12. The method of claim 11, comprising:

using a running tool to insert said string and said seal assembly into the wellhead:

advancing said seal assembly by moving it into the wellhead with respect to said running tool.

13. The method of claim 11, comprising:

securing said seal assembly to a hanger; and

securing the hanger and seal assembly to the wellhead.

14. A one trip method of tensioning and sealing a tubular string to a wellhead, comprising:

running the tubular string and a seal assembly together into the wellhead;

securing the string downhole;

pulling a tensile force on the string;

pulling said tensile force on said string before positioning said seal assembly in the wellhead;

advancing said seal assembly into said wellhead during or after said pulling of said tensile force; and

using a mechanical force applied to said seal assembly for said advancing, all in one trip, wherein the mechanical force is independent of the tensile force.

15. A one trip method of tensioning and sealing a tubular string to a wellhead, comprising:

running the tubular string and a seal assembly together into the wellhead;

securing the string downhole;

pulling a tensile force on the string;

pulling said tensile force on said string before positioning said seal assembly in the wellhead;

advancing said seal assembly into said wellhead during or after said pulling of said tensile force;

using a running tool to insert said string and said seal assembly into the wellhead:

advancing said seal assembly by moving it into the wellhead with respect to said running tool; and

releasing a lock, after said advancing, to secure said seal assembly to the wellhead with said running tool, all in one trip.

16. The method of claim 15, comprising:

securing said seal assembly to a hanger; and

securing the hanger and seal assembly to the wellhead.

17. The method of claim 16, comprising:

providing a biased dog in a groove on said string having at least one exterior tooth;

securing a ratchet rack to said hanger;

moving said dog with respect to said rack while tension is applied; and

allowing said dog to retain said tension when said tooth jumps into an adjacent depression in said rack.
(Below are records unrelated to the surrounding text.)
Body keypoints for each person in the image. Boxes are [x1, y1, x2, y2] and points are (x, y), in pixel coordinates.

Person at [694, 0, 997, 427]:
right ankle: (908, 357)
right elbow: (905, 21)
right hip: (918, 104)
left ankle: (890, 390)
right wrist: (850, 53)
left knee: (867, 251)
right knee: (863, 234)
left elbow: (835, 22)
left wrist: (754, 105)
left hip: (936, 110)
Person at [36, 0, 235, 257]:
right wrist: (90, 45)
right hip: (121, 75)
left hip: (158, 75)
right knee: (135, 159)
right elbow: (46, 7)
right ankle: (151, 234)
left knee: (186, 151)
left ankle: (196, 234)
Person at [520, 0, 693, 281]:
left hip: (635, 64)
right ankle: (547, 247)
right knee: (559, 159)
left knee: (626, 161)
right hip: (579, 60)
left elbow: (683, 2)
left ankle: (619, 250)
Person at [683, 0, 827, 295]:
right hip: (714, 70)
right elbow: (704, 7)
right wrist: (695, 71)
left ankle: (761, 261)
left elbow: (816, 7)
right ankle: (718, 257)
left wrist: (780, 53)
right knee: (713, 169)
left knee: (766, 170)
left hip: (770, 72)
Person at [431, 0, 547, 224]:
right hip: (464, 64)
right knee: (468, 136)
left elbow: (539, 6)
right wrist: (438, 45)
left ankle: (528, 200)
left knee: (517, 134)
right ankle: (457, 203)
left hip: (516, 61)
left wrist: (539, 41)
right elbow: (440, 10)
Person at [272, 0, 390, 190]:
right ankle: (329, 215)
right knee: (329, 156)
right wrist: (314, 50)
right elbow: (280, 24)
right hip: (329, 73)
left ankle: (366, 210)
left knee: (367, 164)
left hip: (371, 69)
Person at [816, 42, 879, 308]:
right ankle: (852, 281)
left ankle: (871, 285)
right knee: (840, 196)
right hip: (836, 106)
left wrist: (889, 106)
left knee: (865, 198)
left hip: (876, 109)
18. The method of claim 17, comprising:

providing a seal between said string and said rack during relative movement between them.

19. A one trip method of tensioning and sealing a tubular string to a wellhead, comprising:

running the tubular string and a seal assembly together into the wellhead;

securing the string downhole;

pulling a tensile force on the string;

pulling said tensile force on said string before positioning said seal assembly in the wellhead;

advancing said seal assembly into said wellhead after said pulling of said tensile force; and

using a hydraulic piston to advance said seal assembly, all in one trip, wherein said pulling is a different motion from said advancing.
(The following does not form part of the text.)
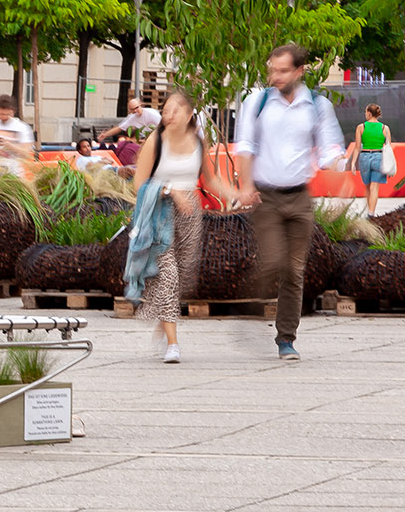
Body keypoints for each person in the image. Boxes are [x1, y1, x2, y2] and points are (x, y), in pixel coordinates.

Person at [235, 43, 346, 361]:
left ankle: (286, 339)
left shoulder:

20. A method of tensioning and sealing a tubular string to a wellhead, comprising:

advancing a tubing string and a seal assembly into the wellhead concurrently;

moving the seal assembly into a secured position with respect to the wellhead; and

applying tension to the tubing string after the seal assembly is in the secured position with respect to the wellhead, wherein moving is different than applying tension.

21. A method for tensioning and sealing a tubular string to a wellhead, comprising:

running a tubular string and a seal assembly together into a wellhead;

securing the string downhole;

applying a mechanical force to the seal assembly to advance the seal assembly into the wellhead; and

applying a tensile force to the string to advance the string in the seal assembly, all in one trip, wherein the tensile force and the mechanical force are applied in different directions.

22. A system for tensioning and sealing a tubular string to a wellhead, comprising:

a seal assembly comprising a lock ring configured to secure the seal assembly to a wellhead and a ratchet configured to secure a tubular string to the seal assembly in a tensile state, all in one trip;

a running tool configured to run the string and the seal assembly together into the wellhead; and

at least one of a seal bore or packer configured to secure the string downhole.